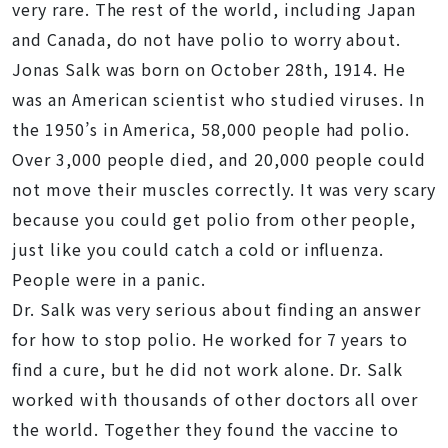
very rare. The rest of the world, including Japan
and Canada, do not have polio to worry about.
Jonas Salk was born on October 28th, 1914. He
was an American scientist who studied viruses. In
the 1950’s in America, 58,000 people had polio.
Over 3,000 people died, and 20,000 people could
not move their muscles correctly. It was very scary
because you could get polio from other people,
just like you could catch a cold or influenza.
People were in a panic.
Dr. Salk was very serious about finding an answer
for how to stop polio. He worked for 7 years to
find a cure, but he did not work alone. Dr. Salk
worked with thousands of other doctors all over
the world. Together they found the vaccine to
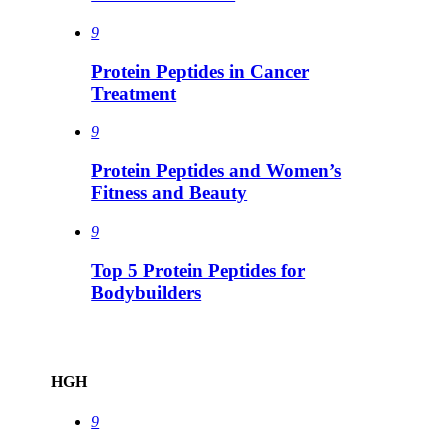
9
Protein Peptides in Cancer
Treatment
9
Protein Peptides and Women’s
Fitness and Beauty
9
Top 5 Protein Peptides for
Bodybuilders
HGH
9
——
**EXERCISE BRIEF**
Return to the listing above and set it down exactly, leaving out its pictures.

**FINAL ANSWER**
very rare. The rest of the world, including Japan
and Canada, do not have polio to worry about.
Jonas Salk was born on October 28th, 1914. He
was an American scientist who studied viruses. In
the 1950’s in America, 58,000 people had polio.
Over 3,000 people died, and 20,000 people could
not move their muscles correctly. It was very scary
because you could get polio from other people,
just like you could catch a cold or influenza.
People were in a panic.
Dr. Salk was very serious about finding an answer
for how to stop polio. He worked for 7 years to
find a cure, but he did not work alone. Dr. Salk
worked with thousands of other doctors all over
the world. Together they found the vaccine to
9
Protein Peptides in Cancer
Treatment
9
Protein Peptides and Women’s
Fitness and Beauty
9
Top 5 Protein Peptides for
Bodybuilders
HGH
9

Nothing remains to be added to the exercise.